● What is needed: Can you render the lines of the records below, starting at the line containing "form of 1180,g." and ending at the line containing "It reads 4000,rpm", as a Markdown table with the columns Row and Entry, one numbered row per line, and blank lines left out?

● Input data:

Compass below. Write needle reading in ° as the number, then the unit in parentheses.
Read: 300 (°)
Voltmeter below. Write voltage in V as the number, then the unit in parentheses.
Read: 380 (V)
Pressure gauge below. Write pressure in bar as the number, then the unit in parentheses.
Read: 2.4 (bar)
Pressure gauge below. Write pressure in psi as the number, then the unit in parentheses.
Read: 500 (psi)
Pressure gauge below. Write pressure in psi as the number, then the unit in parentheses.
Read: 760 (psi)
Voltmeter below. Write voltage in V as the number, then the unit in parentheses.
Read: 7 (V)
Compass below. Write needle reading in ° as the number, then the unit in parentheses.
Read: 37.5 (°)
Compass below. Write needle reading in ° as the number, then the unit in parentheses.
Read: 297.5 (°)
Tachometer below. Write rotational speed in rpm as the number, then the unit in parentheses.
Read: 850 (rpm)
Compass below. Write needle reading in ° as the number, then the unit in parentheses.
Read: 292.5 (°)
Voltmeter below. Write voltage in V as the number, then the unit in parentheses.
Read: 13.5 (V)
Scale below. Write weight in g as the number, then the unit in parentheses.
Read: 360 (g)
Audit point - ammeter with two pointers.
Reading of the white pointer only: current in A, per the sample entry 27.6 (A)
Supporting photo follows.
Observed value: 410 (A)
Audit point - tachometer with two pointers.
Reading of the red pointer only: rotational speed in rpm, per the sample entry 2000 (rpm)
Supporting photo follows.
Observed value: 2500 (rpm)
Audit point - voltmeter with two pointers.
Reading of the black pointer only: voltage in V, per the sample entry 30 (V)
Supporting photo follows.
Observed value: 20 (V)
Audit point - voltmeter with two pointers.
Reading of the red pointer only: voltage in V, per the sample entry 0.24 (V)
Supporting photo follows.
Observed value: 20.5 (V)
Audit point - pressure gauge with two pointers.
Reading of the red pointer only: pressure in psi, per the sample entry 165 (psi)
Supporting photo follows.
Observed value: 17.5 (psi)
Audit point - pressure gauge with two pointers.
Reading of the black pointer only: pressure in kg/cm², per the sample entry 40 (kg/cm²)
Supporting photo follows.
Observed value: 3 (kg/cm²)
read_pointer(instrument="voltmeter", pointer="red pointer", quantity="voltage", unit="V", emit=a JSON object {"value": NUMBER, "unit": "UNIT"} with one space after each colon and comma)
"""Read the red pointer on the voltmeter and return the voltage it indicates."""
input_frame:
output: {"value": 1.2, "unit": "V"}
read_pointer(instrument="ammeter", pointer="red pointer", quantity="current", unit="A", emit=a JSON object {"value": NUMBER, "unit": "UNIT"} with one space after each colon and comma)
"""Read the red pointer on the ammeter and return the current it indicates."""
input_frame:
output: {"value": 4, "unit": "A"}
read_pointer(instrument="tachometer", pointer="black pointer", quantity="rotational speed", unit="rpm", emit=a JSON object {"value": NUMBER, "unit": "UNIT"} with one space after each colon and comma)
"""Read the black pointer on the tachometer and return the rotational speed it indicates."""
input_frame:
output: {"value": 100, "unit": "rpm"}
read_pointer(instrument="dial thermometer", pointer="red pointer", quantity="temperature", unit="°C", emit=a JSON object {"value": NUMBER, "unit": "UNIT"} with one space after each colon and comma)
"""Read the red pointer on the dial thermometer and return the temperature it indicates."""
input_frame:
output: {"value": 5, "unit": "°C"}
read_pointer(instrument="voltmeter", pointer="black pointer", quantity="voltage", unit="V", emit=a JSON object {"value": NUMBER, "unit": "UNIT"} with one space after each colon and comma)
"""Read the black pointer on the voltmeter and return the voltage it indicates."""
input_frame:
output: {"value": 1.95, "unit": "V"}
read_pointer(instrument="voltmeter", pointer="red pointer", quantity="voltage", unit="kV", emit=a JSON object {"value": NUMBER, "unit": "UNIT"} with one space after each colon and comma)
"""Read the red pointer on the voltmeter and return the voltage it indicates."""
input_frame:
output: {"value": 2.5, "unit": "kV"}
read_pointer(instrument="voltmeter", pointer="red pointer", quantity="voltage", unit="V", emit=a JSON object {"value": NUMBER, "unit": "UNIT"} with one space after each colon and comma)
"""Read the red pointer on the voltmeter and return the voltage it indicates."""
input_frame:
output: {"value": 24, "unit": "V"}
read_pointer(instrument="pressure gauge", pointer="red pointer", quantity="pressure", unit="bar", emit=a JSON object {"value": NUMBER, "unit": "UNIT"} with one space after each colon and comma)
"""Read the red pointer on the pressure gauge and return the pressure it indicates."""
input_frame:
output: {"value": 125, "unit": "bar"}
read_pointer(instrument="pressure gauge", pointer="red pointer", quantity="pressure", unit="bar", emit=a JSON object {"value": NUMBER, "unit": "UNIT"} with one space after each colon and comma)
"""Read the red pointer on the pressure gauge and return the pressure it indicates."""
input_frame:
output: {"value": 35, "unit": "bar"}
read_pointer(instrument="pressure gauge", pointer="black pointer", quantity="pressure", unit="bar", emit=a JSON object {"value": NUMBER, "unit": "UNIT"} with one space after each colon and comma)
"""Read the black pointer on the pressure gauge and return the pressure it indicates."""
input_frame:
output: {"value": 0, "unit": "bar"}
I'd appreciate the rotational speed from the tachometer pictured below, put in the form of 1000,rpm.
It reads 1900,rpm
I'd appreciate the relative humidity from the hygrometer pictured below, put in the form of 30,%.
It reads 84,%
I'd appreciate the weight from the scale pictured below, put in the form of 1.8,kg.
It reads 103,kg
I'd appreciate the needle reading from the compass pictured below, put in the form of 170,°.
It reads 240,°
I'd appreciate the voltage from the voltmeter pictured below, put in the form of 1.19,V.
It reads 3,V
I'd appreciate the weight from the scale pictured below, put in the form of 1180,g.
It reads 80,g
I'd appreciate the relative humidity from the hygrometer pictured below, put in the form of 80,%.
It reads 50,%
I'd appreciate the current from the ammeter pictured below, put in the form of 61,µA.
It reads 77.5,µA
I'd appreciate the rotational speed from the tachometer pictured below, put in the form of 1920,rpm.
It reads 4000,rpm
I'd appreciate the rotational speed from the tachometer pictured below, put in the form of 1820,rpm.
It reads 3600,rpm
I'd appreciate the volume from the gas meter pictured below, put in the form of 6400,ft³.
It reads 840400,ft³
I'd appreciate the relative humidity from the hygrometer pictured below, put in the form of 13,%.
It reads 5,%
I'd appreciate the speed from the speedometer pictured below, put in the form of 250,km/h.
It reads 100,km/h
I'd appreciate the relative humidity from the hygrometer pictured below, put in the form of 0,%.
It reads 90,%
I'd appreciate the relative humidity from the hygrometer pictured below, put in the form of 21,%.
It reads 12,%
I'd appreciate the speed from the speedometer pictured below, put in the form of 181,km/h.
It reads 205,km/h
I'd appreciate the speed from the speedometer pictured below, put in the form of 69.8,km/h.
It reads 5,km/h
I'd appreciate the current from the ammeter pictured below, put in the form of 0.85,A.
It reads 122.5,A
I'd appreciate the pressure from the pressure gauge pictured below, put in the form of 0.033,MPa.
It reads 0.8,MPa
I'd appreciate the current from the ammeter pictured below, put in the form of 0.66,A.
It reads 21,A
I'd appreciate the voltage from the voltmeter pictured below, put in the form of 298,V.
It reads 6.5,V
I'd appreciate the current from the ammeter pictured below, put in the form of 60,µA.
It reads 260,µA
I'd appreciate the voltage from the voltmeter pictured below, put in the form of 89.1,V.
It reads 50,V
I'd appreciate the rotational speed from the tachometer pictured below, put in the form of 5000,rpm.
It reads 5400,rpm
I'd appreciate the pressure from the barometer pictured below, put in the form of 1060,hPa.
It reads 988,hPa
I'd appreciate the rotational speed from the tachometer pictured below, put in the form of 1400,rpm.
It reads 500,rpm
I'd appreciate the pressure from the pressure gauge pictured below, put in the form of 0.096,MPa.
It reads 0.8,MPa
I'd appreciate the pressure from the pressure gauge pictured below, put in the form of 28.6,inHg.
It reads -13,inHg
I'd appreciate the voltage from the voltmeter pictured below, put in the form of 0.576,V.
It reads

● Answer to this problem:
| Row | Entry |
|---|---|
| 1 | I'd appreciate the weight from the scale pictured below, put in the form of 1180,g. |
| 2 | It reads 80,g |
| 3 | I'd appreciate the relative humidity from the hygrometer pictured below, put in the form of 80,%. |
| 4 | It reads 50,% |
| 5 | I'd appreciate the current from the ammeter pictured below, put in the form of 61,µA. |
| 6 | It reads 77.5,µA |
| 7 | I'd appreciate the rotational speed from the tachometer pictured below, put in the form of 1920,rpm. |
| 8 | It reads 4000,rpm |